Symphonic Dances 1 (Hoe-down) conducted by Timothy Muffitt and Music School Festival Orchestra at Chautauqua in 2017

Symphonic Dances 2 (Jazz) conducted by Timothy Muffitt and Music School Festival Orchestra at Chautauqua in 2017

Symphonic Dances 3 (Daydreamer’s Waltz) conducted by Timothy Muffitt with Music School Festival Orchestra at Chautauqua in 2017

Symphonic Dances 4 (Sevens) conducted by Timothy Muffitt and Music School Festival Orchestra at Chautauqua in 2017

PROGRAM NOTES

Symphonic Dances was composed in the summer of 2015, with the intention of creating a group of short, lively, fun pieces for orchestra.

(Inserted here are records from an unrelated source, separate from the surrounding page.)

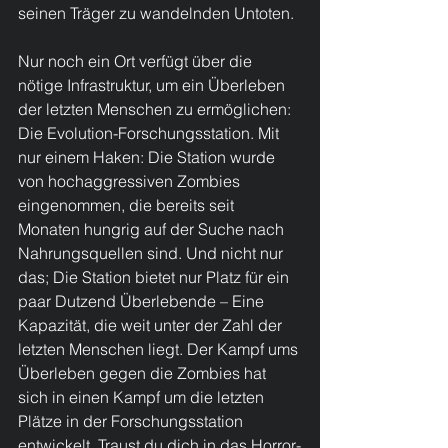
seinen Träger zu wandelnden Untoten.
Nur noch ein Ort verfügt über die 
nötige Infrastruktur, um ein Überleben 
der letzten Menschen zu ermöglichen: 
Die Evolution-Forschungsstation. Mit 
nur einem Haken: Die Station wurde 
von hochaggressiven Zombies 
eingenommen, die bereits seit 
Monaten hungrig auf der Suche nach 
Nahrungsquellen sind. Und nicht nur 
das; Die Station bietet nur Platz für ein 
paar Dutzend Überlebende – Eine 
Kapazität, die weit unter der Zahl der 
letzten Menschen liegt. Der Kampf ums 
Überleben gegen die Zombies hat 
sich in einen Kampf um die letzten 
Plätze in der Forschungsstation 
entwickelt. Traust du dich in das Horror-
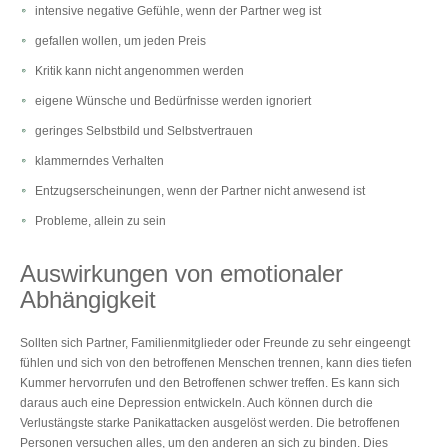
intensive negative Gefühle, wenn der Partner weg ist
gefallen wollen, um jeden Preis
Kritik kann nicht angenommen werden
eigene Wünsche und Bedürfnisse werden ignoriert
geringes Selbstbild und Selbstvertrauen
klammerndes Verhalten
Entzugserscheinungen, wenn der Partner nicht anwesend ist
Probleme, allein zu sein
Auswirkungen von emotionaler
Abhängigkeit
Sollten sich Partner, Familienmitglieder oder Freunde zu sehr eingeengt
fühlen und sich von den betroffenen Menschen trennen, kann dies tiefen
Kummer hervorrufen und den Betroffenen schwer treffen. Es kann sich
daraus auch eine Depression entwickeln. Auch können durch die
Verlustängste starke Panikattacken ausgelöst werden. Die betroffenen
Personen versuchen alles, um den anderen an sich zu binden. Dies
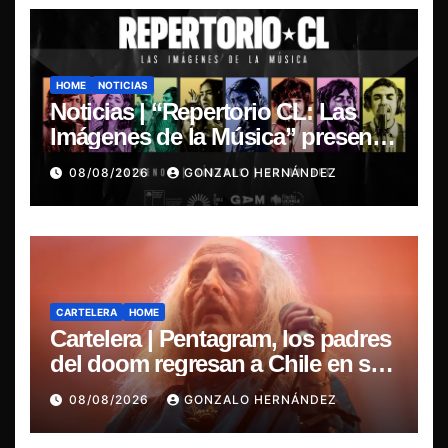
HOME
NOTICIAS
Noticias | “Repertorio CL: Las
Imágenes de la Música” presenta
la esencia del nuevo sonido
08/08/2026
GONZALO HERNÁNDEZ
nacional
CARTELERA
HOME
Cartelera | Pentagram, los padres
del doom regresan a Chile en su
última misa
08/08/2026
GONZALO HERNÁNDEZ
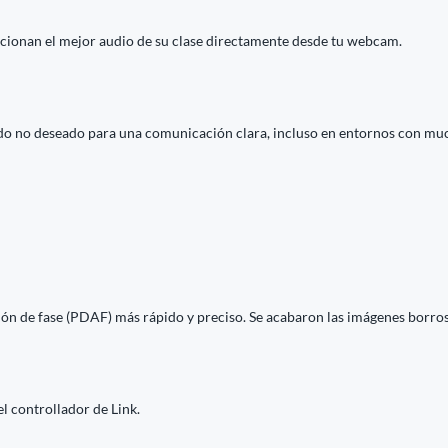
cionan el mejor audio de su clase directamente desde tu webcam.
fondo no deseado para una comunicación clara, incluso en entornos con muc
n de fase (PDAF) más rápido y preciso. Se acabaron las imágenes borrosa
l controllador de Link.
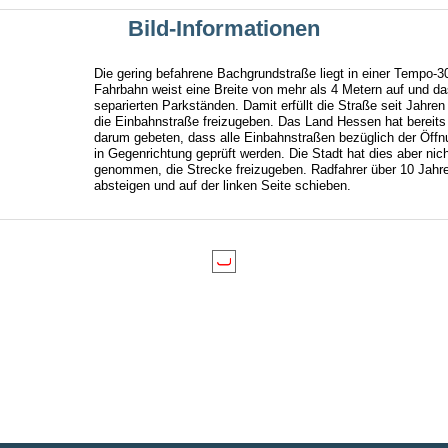
öngen
Bild-Informationen
to Duisburg
Die gering befahrene Bachgrundstraße liegt in einer Tempo-3
Fahrbahn weist eine Breite von mehr als 4 Metern auf und d
separierten Parkständen. Damit erfüllt die Straße seit Jahren 
die Einbahnstraße freizugeben. Das Land Hessen hat bereits
den
darum gebeten, dass alle Einbahnstraßen bezüglich der Öffn
in Gegenrichtung geprüft werden. Die Stadt hat dies aber ni
genommen, die Strecke freizugeben. Radfahrer über 10 Jahr
absteigen und auf der linken Seite schieben.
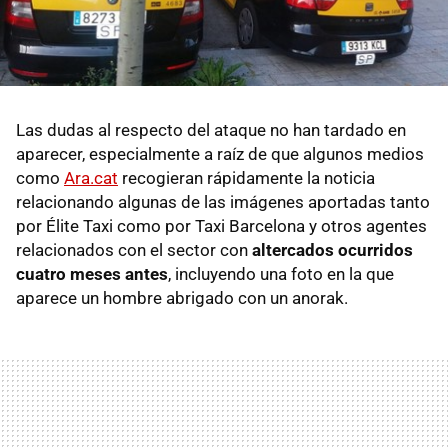
Las dudas al respecto del ataque no han tardado en
aparecer, especialmente a raíz de que algunos medios
como
Ara.cat
recogieran rápidamente la noticia
relacionando algunas de las imágenes aportadas tanto
por Élite Taxi como por Taxi Barcelona y otros agentes
relacionados con el sector con
altercados ocurridos
cuatro meses antes
, incluyendo una foto en la que
aparece un hombre abrigado con un anorak.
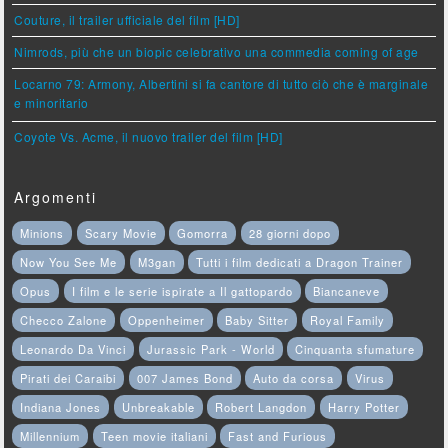
Couture, il trailer ufficiale del film [HD]
Nimrods, più che un biopic celebrativo una commedia coming of age
Locarno 79: Armony, Albertini si fa cantore di tutto ciò che è marginale
e minoritario
Coyote Vs. Acme, il nuovo trailer del film [HD]
Argomenti
Minions
Scary Movie
Gomorra
28 giorni dopo
Now You See Me
M3gan
Tutti i film dedicati a Dragon Trainer
Opus
I film e le serie ispirate a Il gattopardo
Biancaneve
Checco Zalone
Oppenheimer
Baby Sitter
Royal Family
Leonardo Da Vinci
Jurassic Park - World
Cinquanta sfumature
Pirati dei Caraibi
007 James Bond
Auto da corsa
Virus
Indiana Jones
Unbreakable
Robert Langdon
Harry Potter
Millennium
Teen movie italiani
Fast and Furious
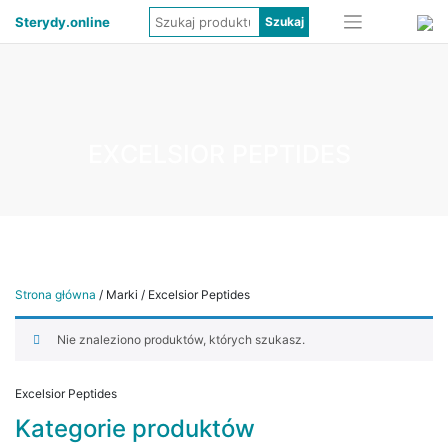
Sterydy.online
EXCELSIOR PEPTIDES
Strona główna
/ Marki / Excelsior Peptides
Nie znaleziono produktów, których szukasz.
Excelsior Peptides
Kategorie produktów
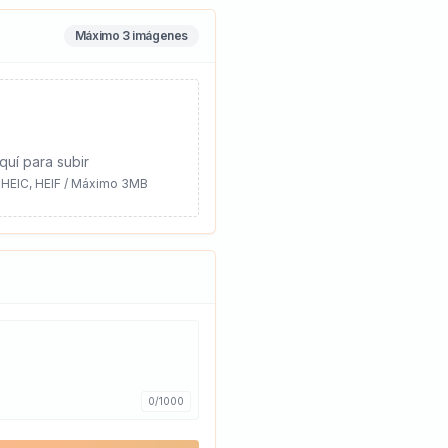
Máximo 3 imágenes
quí para subir
 HEIC, HEIF / Máximo 3MB
0
/
1000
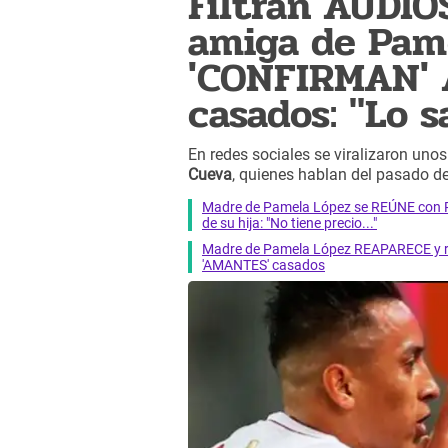
Filtran AUDIO
amiga de Pam
'CONFIRMAN' 
casados: "Lo s
En redes sociales se viralizaron uno
Cueva
, quienes hablan del pasado de 
Madre de Pamela López se REÚNE con Pa
de su hija: "No tiene precio..."
Madre de Pamela López REAPARECE y reve
'AMANTES' casados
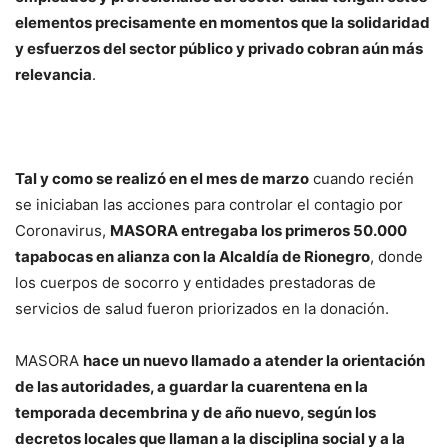
elementos precisamente en momentos que la solidaridad
y esfuerzos del sector público y privado cobran aún más
relevancia
.
Tal y como se realizó en el mes de marzo
cuando recién
se iniciaban las acciones para controlar el contagio por
Coronavirus,
MASORA entregaba los primeros 50.000
tapabocas en alianza con la Alcaldía de Rionegro
, donde
los cuerpos de socorro y entidades prestadoras de
servicios de salud fueron priorizados en la donación.
MASORA
hace un nuevo llamado a atender la orientación
de las autoridades, a guardar la cuarentena en la
temporada decembrina y de año nuevo, según los
decretos locales que llaman a la disciplina social y a la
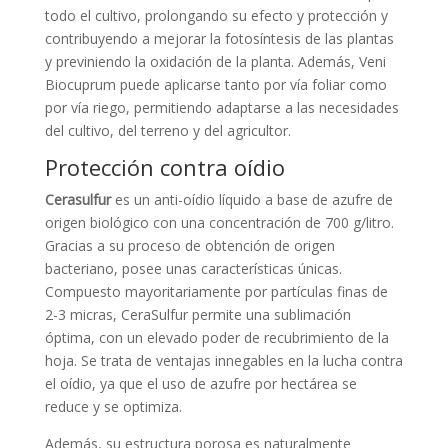
todo el cultivo, prolongando su efecto y protección y
contribuyendo a mejorar la fotosíntesis de las plantas
y previniendo la oxidación de la planta. Además, Veni
Biocuprum puede aplicarse tanto por vía foliar como
por vía riego, permitiendo adaptarse a las necesidades
del cultivo, del terreno y del agricultor.
Protección contra oídio
Cerasulfur
es un anti-oídio líquido a base de azufre de
origen biológico con una concentración de 700 g/litro.
Gracias a su proceso de obtención de origen
bacteriano, posee unas características únicas.
Compuesto mayoritariamente por partículas finas de
2-3 micras, CeraSulfur permite una sublimación
óptima, con un elevado poder de recubrimiento de la
hoja. Se trata de ventajas innegables en la lucha contra
el oídio, ya que el uso de azufre por hectárea se
reduce y se optimiza.
Además, su estructura porosa es naturalmente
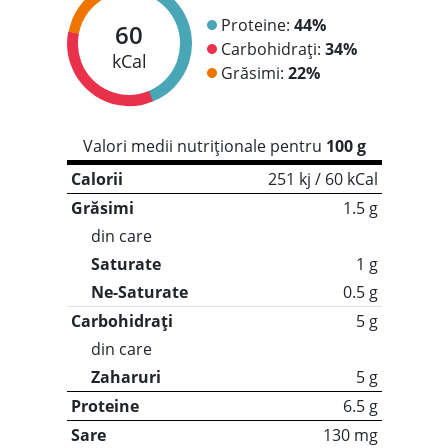
Proteine:
44%
60
Carbohidrați:
34%
kCal
Grăsimi:
22%
Valori medii nutriționale pentru
100 g
Calorii
251 kj / 60 kCal
Grăsimi
1.5 g
din care
Saturate
1 g
Ne-Saturate
0.5 g
Carbohidrați
5 g
din care
Zaharuri
5 g
Proteine
6.5 g
Sare
130 mg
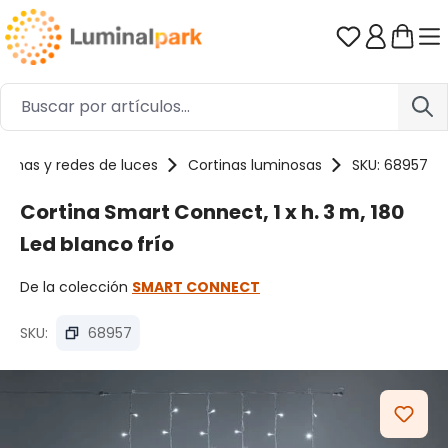
Saltar al contenido principal
Tienes 0 ar
rtinas y redes de luces
Cortinas luminosas
SKU: 68957
Cortina Smart Connect, 1 x h. 3 m, 180
Led blanco frío
De la colección
SMART CONNECT
SKU:
68957
Omitir galería de imágenes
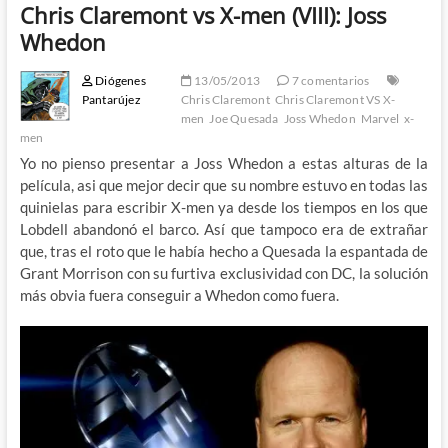
Chris Claremont vs X-men (VIII): Joss
Whedon
Diógenes
13/05/2013
7 comentarios
Pantarújez
Chris Claremont
Chris Claremont VS X-
men
Joe Quesada
Joss Whedon
Marvel
x-
men
Yo no pienso presentar a Joss Whedon a estas alturas de la
película, asi que mejor decir que su nombre estuvo en todas las
quinielas para escribir X-men ya desde los tiempos en los que
Lobdell abandonó el barco. Así que tampoco era de extrañar
que, tras el roto que le había hecho a Quesada la espantada de
Grant Morrison con su furtiva exclusividad con DC, la solución
más obvia fuera conseguir a Whedon como fuera.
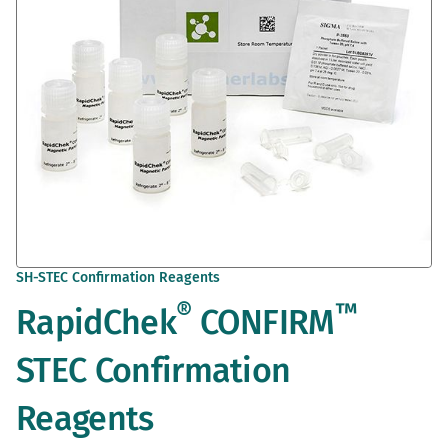
Saltar
SH-STEC Confirmation Reagents
al
®
™
RapidChek
CONFIRM
comienzo
de
la
STEC Confirmation
galería
de
Reagents
imágenes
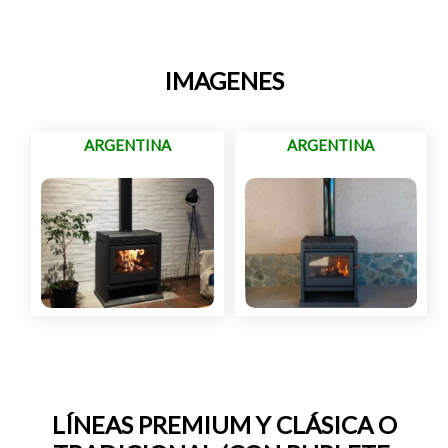
IMAGENES
ARGENTINA
ARGENTINA
LÍNEAS PREMIUM Y CLÁSICA O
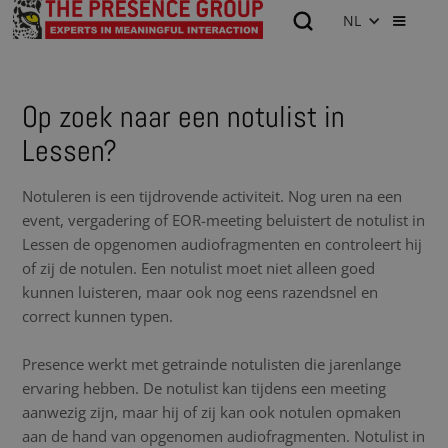
NL
Op zoek naar een notulist in
Lessen?
Notuleren is een tijdrovende activiteit. Nog uren na een
event, vergadering of EOR-meeting beluistert de notulist in
Lessen de opgenomen audiofragmenten en controleert hij
of zij de notulen. Een notulist moet niet alleen goed
kunnen luisteren, maar ook nog eens razendsnel en
correct kunnen typen.
Presence werkt met getrainde notulisten die jarenlange
ervaring hebben. De notulist kan tijdens een meeting
aanwezig zijn, maar hij of zij kan ook notulen opmaken
aan de hand van opgenomen audiofragmenten. Notulist in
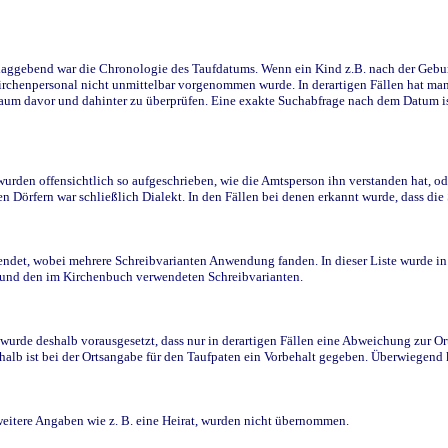
ggebend war die Chronologie des Taufdatums. Wenn ein Kind z.B. nach der Geburt 
rchenpersonal nicht unmittelbar vorgenommen wurde. In derartigen Fällen hat man d
raum davor und dahinter zu überprüfen. Eine exakte Suchabfrage nach dem Datum i
den offensichtlich so aufgeschrieben, wie die Amtsperson ihn verstanden hat, ode
n Dörfern war schließlich Dialekt. In den Fällen bei denen erkannt wurde, dass di
t, wobei mehrere Schreibvarianten Anwendung fanden. In dieser Liste wurde in de
n und den im Kirchenbuch verwendeten Schreibvarianten.
wurde deshalb vorausgesetzt, dass nur in derartigen Fällen eine Abweichung zur O
eshalb ist bei der Ortsangabe für den Taufpaten ein Vorbehalt gegeben. Überwiegen
weitere Angaben wie z. B. eine Heirat, wurden nicht übernommen.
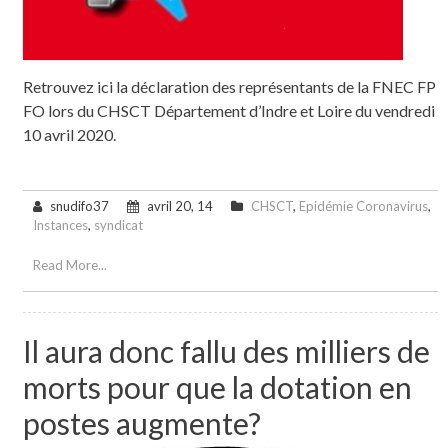
Retrouvez ici la déclaration des représentants de la FNEC FP
FO lors du CHSCT Département d’Indre et Loire du vendredi
10 avril 2020.
snudifo37
avril 20, 14
CHSCT
,
Epidémie Coronavirus
,
Instances
,
syndicat
Read More...
Il aura donc fallu des milliers de
morts pour que la dotation en
postes augmente?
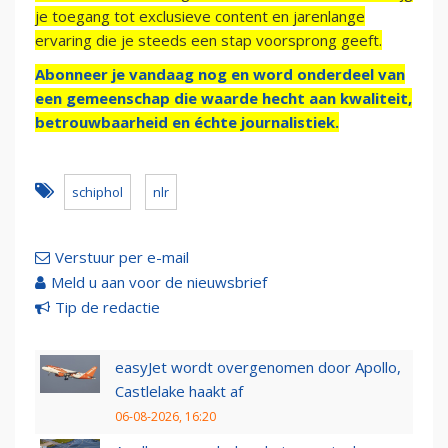
je toegang tot exclusieve content en jarenlange
ervaring die je steeds een stap voorsprong geeft.
Abonneer je vandaag nog en word onderdeel van
een gemeenschap die waarde hecht aan kwaliteit,
betrouwbaarheid en échte journalistiek.
schiphol
nlr
Verstuur per e-mail
Meld u aan voor de nieuwsbrief
Tip de redactie
easyJet wordt overgenomen door Apollo,
Castlelake haakt af
06-08-2026, 16:20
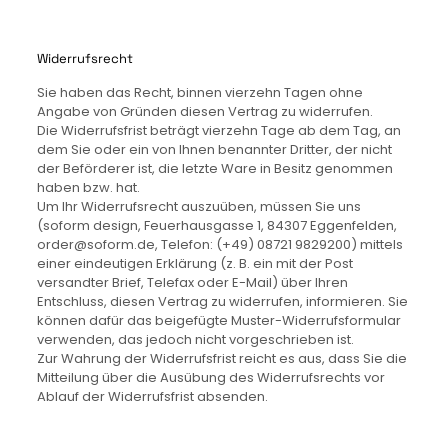
Widerrufsrecht
Sie haben das Recht, binnen vierzehn Tagen ohne
Angabe von Gründen diesen Vertrag zu widerrufen.
Die Widerrufsfrist beträgt vierzehn Tage ab dem Tag, an
dem Sie oder ein von Ihnen benannter Dritter, der nicht
der Beförderer ist, die letzte Ware in Besitz genommen
haben bzw. hat.
Um Ihr Widerrufsrecht auszuüben, müssen Sie uns
(soform design, Feuerhausgasse 1, 84307 Eggenfelden,
order@soform.de, Telefon: (+49) 08721 9829200) mittels
einer eindeutigen Erklärung (z. B. ein mit der Post
versandter Brief, Telefax oder E-Mail) über Ihren
Entschluss, diesen Vertrag zu widerrufen, informieren. Sie
können dafür das beigefügte Muster-Widerrufsformular
verwenden, das jedoch nicht vorgeschrieben ist.
Zur Wahrung der Widerrufsfrist reicht es aus, dass Sie die
Mitteilung über die Ausübung des Widerrufsrechts vor
Ablauf der Widerrufsfrist absenden.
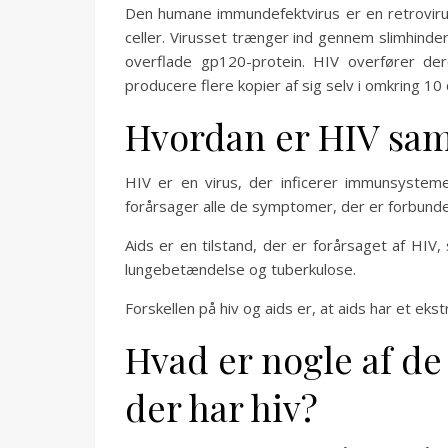
Den humane immundefektvirus er en retroviru
celler. Virusset trænger ind gennem slimhinder
overflade gp120-protein. HIV overfører dere
producere flere kopier af sig selv i omkring 1
Hvordan er HIV sa
HIV er en virus, der inficerer immunsystemet
forårsager alle de symptomer, der er forbund
Aids er en tilstand, der er forårsaget af H
lungebetændelse og tuberkulose.
Forskellen på hiv og aids er, at aids har et eks
Hvad er nogle af de
der har hiv?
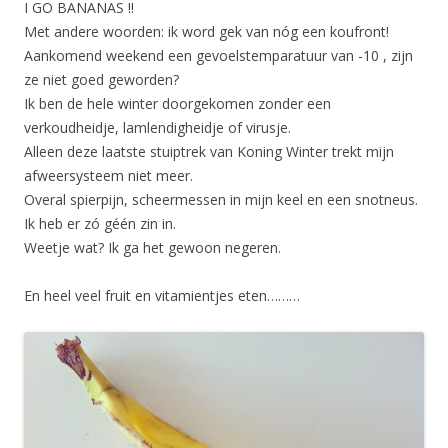
I GO BANANAS !!
Met andere woorden: ik word gek van nóg een koufront!
Aankomend weekend een gevoelstemparatuur van -10 , zijn
ze niet goed geworden?
Ik ben de hele winter doorgekomen zonder een
verkoudheidje, lamlendigheidje of virusje.
Alleen deze laatste stuiptrek van Koning Winter trekt mijn
afweersysteem niet meer.
Overal spierpijn, scheermessen in mijn keel en een snotneus.
Ik heb er zó géén zin in.
Weetje wat? Ik ga het gewoon negeren.
En heel veel fruit en vitamientjes eten………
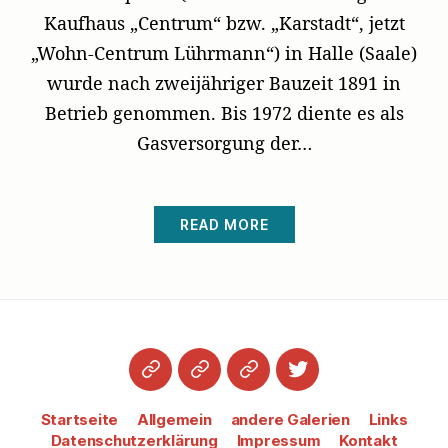
Kaufhaus „Centrum“ bzw. „Karstadt“, jetzt
„Wohn-Centrum Lührmann“) in Halle (Saale)
wurde nach zweijähriger Bauzeit 1891 in
Betrieb genommen. Bis 1972 diente es als
Gasversorgung der…
READ MORE
Startseite
Datenschutzerklärung
Impressum
Twitter
Startseite
Allgemein
andere Galerien
Links
Datenschutzerklärung
Impressum
Kontakt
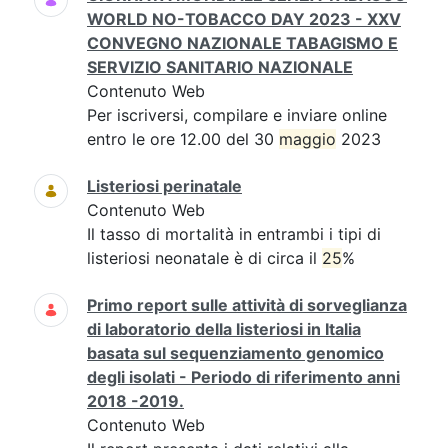
WORLD NO-TOBACCO DAY 2023 - XXV
CONVEGNO NAZIONALE TABAGISMO E
SERVIZIO SANITARIO NAZIONALE
Contenuto Web
Per iscriversi, compilare e inviare online
entro le ore 12.00 del 30
maggio
2023
Listeriosi perinatale
Contenuto Web
Il tasso di mortalità in entrambi i tipi di
listeriosi neonatale è di circa il
25
%
Primo report sulle attività di sorveglianza
di laboratorio della listeriosi in Italia
basata sul sequenziamento genomico
degli isolati - Periodo di riferimento anni
2018 -2019.
Contenuto Web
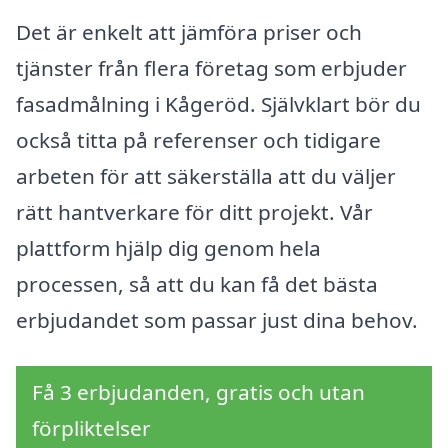
Det är enkelt att jämföra priser och
tjänster från flera företag som erbjuder
fasadmålning i Kågeröd. Självklart bör du
också titta på referenser och tidigare
arbeten för att säkerställa att du väljer
rätt hantverkare för ditt projekt. Vår
plattform hjälp dig genom hela
processen, så att du kan få det bästa
erbjudandet som passar just dina behov.
Få 3 erbjudanden, gratis och utan
förpliktelser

The pieces draw from my musical roots in diverse musical traditions. Dance No. 1 (Hoe-down) is inspired by music I heard a great deal when growing up, as I spent many an evening playing guitar accompaniment to my father's blue-grass mandolin playing. Both of my grandfathers were self-taught fiddle players, and family gatherings were always brought to life with these sounds. Dance No. 2 (Jazz) comes from a musical world that has been a love of mine since high school. For many years I made a livelihood as jazz pianist, and my experiences as a jazz player often inform and inspire my writing for the concert stage. Dance No. 3 (Daydreamer's Waltz) draws from an older, classical tradition, and is perhaps the most orthodox and tradition-influenced of the set. In this movement (dare I confess?) I wanted to compose music that my teenage daughter—whose ballet dancing over the years brought me to rediscover the splendor, broad lyricism and compelling physical sweep of Tchaikovsky's ballet masterpieces—would enjoy. When I began to compose Dance No. 4 (Sevens) the only thing I was sure of was the meter. Perhaps because drums was my first instrument, odd meters and syncopation have always held a special appeal; Dance No. 4 grew out of an essentially rhythmic genesis.Themes from the first three dances weave together with a new theme to bring the fourth dance to a finale-like conclusion.